DOCUMENT EXCERPT:
********
# K-Nearest Neighbors (KNN)

The **K-Nearest Neighbors (KNN)** algorithm is a simple, yet powerful supervised learning algorithm used for both **classification** and **regression** tasks. It operates based on the principle of proximity: the prediction for a new input is made based on the outputs of the *k* closest data points in the training set.

## How KNN Works

Given a test sample, the algorithm follows these steps:

1. **Compute the distance** between the test sample and all training samples.
2. **Select the k-nearest neighbors** (based on distance).
3. **Aggregate the output** values from the nearest neighbors:
   - For **classification**, predict the **most frequent class** (majority vote).
   - For **regression**, predict the **mean** of the neighbor outputs.

## Distance Metric

KNN typically uses **Euclidean distance**:

$$
d(\mathbf{x}, \mathbf{x}') = \sqrt{\sum_{i=1}^{n}(x_i - x'_i)^2}
$$

Where:
- $\mathbf{x}$ is the new (test) point,
- $\mathbf{x}$ is a point from the training data,
- `n` is the number of features.

Other distance metrics such as Manhattan or Minkowski can also be used.

## Advantages
- Simple and intuitive.
- No training phase (lazy learning).
- Naturally handles multi-class classification.

## Disadvantages
- Slow inference for large datasets (requires distance computation to all training samples).
- Performance is sensitive to the choice of \( k \) and the distance metric.
- Doesn't perform well on high-dimensional data (curse of dimensionality).

## Import libraries

In [None]:
import numpy as np
from scipy.stats import mode

In [None]:
class KNN:
    def __init__(self, n_neighbors=3, kind='classification'):
        """
        Initializes the KNN model.

        Parameters:
        - n_neighbors (int): Number of nearest neighbors to use.
        - kind (str): Type of prediction task, either 'classification' or 'regression'.
        """
        self.data = None
        self.y = None
        self.labels = None
        self.n_neighbors = n_neighbors
        self.kind = kind

    def fit(self, X: np.ndarray, y: np.ndarray):
        """
        Stores the training data and target values.

        Parameters:
        - X (np.ndarray): Training feature matrix of shape (n_samples, n_features).
        - y (np.ndarray): Target values or class labels of shape (n_samples,).
        """
        self.data = X
        self.y = y
    
    def predict(self, X: np.ndarray):
        """
        Predicts target values for the given input samples.

        Parameters:
        - X (np.ndarray): Test data of shape (n_samples_test, n_features).

        Returns:
        - np.ndarray: Predicted class labels or regression values.
        """
        diff = np.linalg.norm(X[:, np.newaxis] - self.data, axis=2)
        k_nearest = np.argpartition(diff, self.n_neighbors, axis=1)[:, :self.n_neighbors]
        self.labels = self.y[k_nearest]
        if self.kind == 'classification':
            return mode(self.labels, axis=1).mode
        # Handling regression case
        return np.mean(self.labels, axis=1)
********
TASK SET:
(a) According to the KNN page, what does the algorithm predict for a regression task?
(b) Rewrite the stretch of the KNN page from "The **K-Nearest Neighbors" through "all training samples.", replacing "proximity" with "closeness".
(c) Do these statements agree with the KNN page? (i) KNN has no training phase. (ii) KNN performs well on high-dimensional data. (iii) The KNN class uses 5 neighbors by default.

DATASET:
********
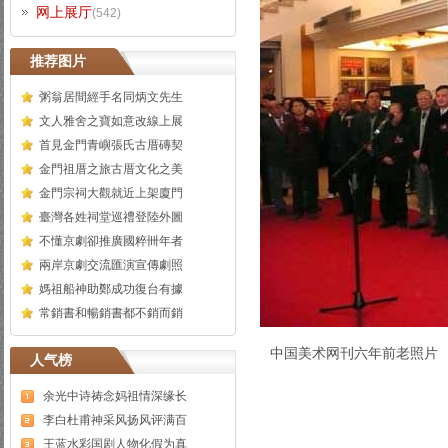
网上展厅
(542)
推荐图片
粥翁居間經手名同炳文先生
文人雅舍之寶如意改線上展
首見金門青嶼張氏古厝磚契
金門祖厝之旅古厝文化之美
金門宗祠大觀就近上架廈門
臺灣各姓祠堂巡禮登陸外圖
不懂京劇卻推廣國粹卌年者
兩岸京劇交流匯演宣傳劇照
媽祖船神助鄭成功復台有據
常銷書和暢銷書都不銷而銷
中国美术网刊六年前老照片
人气榜
余光中诗祷念妈祖情深缘长
李白杜甫神采风扬风评满百
王蓝水彩国剧人物化假为真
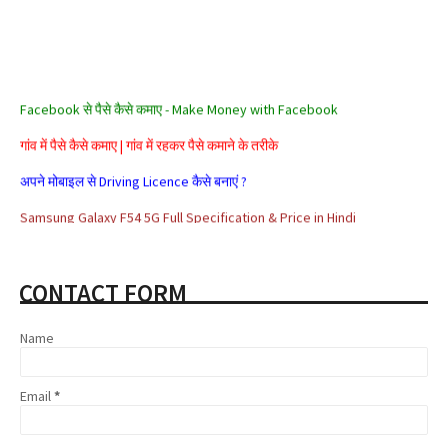
Facebook से पैसे कैसे कमाए - Make Money with Facebook
गांव में पैसे कैसे कमाए | गांव में रहकर पैसे कमाने के तरीके
अपने मोबाइल से Driving Licence कैसे बनाएं ?
Samsung Galaxy F54 5G Full Specification & Price in Hindi
Alexa Rank क्या है? Alexa Rank कैसे Improve करे?
सरकार के ये 5 जरूरी ऐप जो हैं आपके बड़े काम के
CONTACT FORM
Aadhar card se loan kaise milta hai
Name
Affiliate Marketing क्या है और इससे पैसे कैसे कमाए
Share Market क्या है | Share Market से पैसे कैसे कमाए
Email
*
Google Adsense Kya Hai और इससे पैसे कैसे कमाए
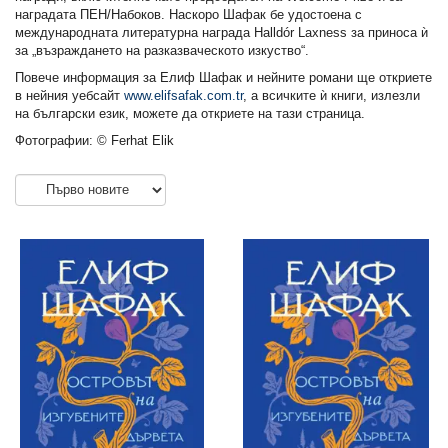
наградата ПЕН/Набоков. Наскоро Шафак бе удостоена с
международната литературна награда Halldór Laxness за приноса ѝ
за „възраждането на разказваческото изкуство“.
Повече информация за Елиф Шафак и нейните романи ще откриете
в нейния уебсайт
www.elifsafak.com.tr
, а всичките ѝ книги, излезли
на български език, можете да откриете на тази страница.
Фотографии: © Ferhat Elik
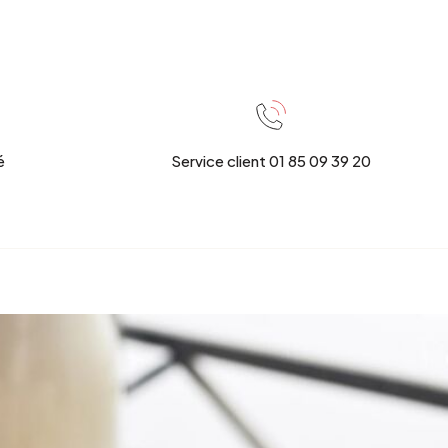
é
Service client 01 85 09 39 20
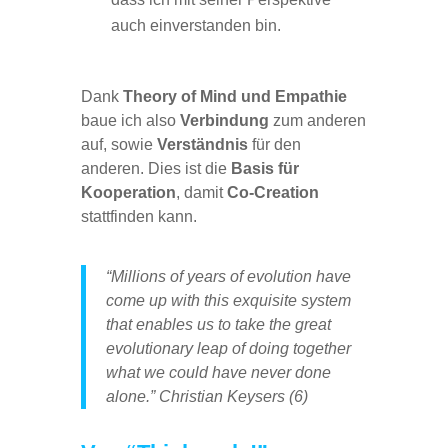
auch einverstanden bin.
Dank
Theory of Mind und Empathie
baue ich also
Verbindung
zum anderen
auf, sowie
Verständnis
für den
anderen. Dies ist die
Basis für
Kooperation
, damit
Co-Creation
stattfinden kann.
“Millions of years of evolution have
come up with this exquisite system
that enables us to take the great
evolutionary leap of doing together
what we could have never done
alone.” Christian Keysers (6)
********
ANSWERS PROVIDED:
(a) It predicts the mean of the neighbor outputs.

(b)
The **K-Nearest Neighbors (KNN)** algorithm is a simple, yet powerful supervised learning algorithm used for both **classification** and **regression** tasks. It operates based on the principle of closeness: the prediction for a new input is made based on the outputs of the *k* closest data points in the training set.

## How KNN Works

Given a test sample, the algorithm follows these steps:

1. **Compute the distance** between the test sample and all training samples.

(c)
(i) Yes: "No training phase (lazy learning)."
(ii) No: "Doesn't perform well on high-dimensional data (curse of dimensionality)."
(iii) No: "n_neighbors=3"